The SDK trigger below sends 4 inputs into a deployed workflow named email_action. The workflow, not the caller, decides whether to continue to the draft node. That gives Vellum one run log for the prompt, approval branch, code/API node, and final output.

import os
from vellum.client import Vellum

client = Vellum(api_key=os.environ["VELLUM_API_KEY"])

execution = client.execute_workflow(
    workflow_deployment_name="email_action",
    release_tag="production",
    external_id="ticket-1842",
    inputs=[
        {"name": "to", "type": "STRING", "value": "customer@example.com"},
        {"name": "subject", "type": "STRING", "value": "Your account update"},
        {"name": "body", "type": "STRING", "value": "Thanks for your note. Here is the update."},
        {"name": "requested_by", "type": "STRING", "value": "support-agent"},
    ],
)

print(execution.execution_id)

What guardrails should the Vellum workflow have?

A Vellum email workflow needs guardrails because email combines private data, model-readable user content, and external communication. That lethal trifecta can turn 1 hostile message into an outbound action unless the graph separates reading, deciding, approval, and drafting.

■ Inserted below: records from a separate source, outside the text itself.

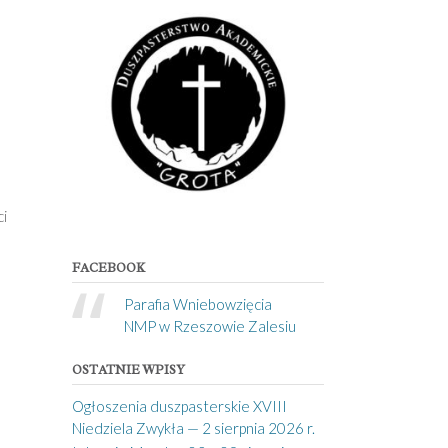
i
FACEBOOK
Parafia Wniebowzięcia
NMP w Rzeszowie Zalesiu
OSTATNIE WPISY
Ogłoszenia duszpasterskie XVIII
Niedziela Zwykła — 2 sierpnia 2026 r.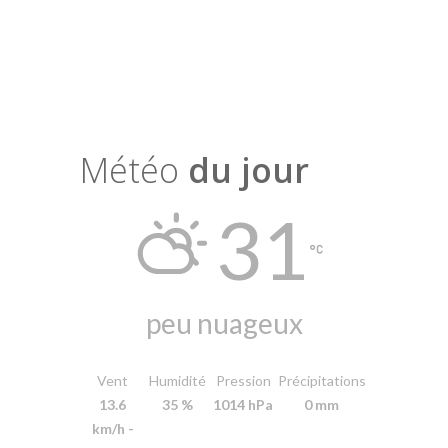
Météo
du jour
31
peu nuageux
Vent
Humidité
Pression
Précipitations
13.6
35 %
1014 hPa
0 mm
km/h -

Treat every email body as untrusted input. A prompt node can summarize or classify it, but it should not convert quoted instructions into workflow control decisions. Prompt injection is OWASP LLM01 in the 2025 OWASP LLM Top 10, and mailbox content is a common delivery path.

Put a Guardrail Node, Conditional Node, or human review step before the draft node. Require exact recipients, block domains outside policy, and cap each workflow run to 1 draft action. The draft itself is the review queue: a person inspects the proposed body in their mail client and decides whether to send it.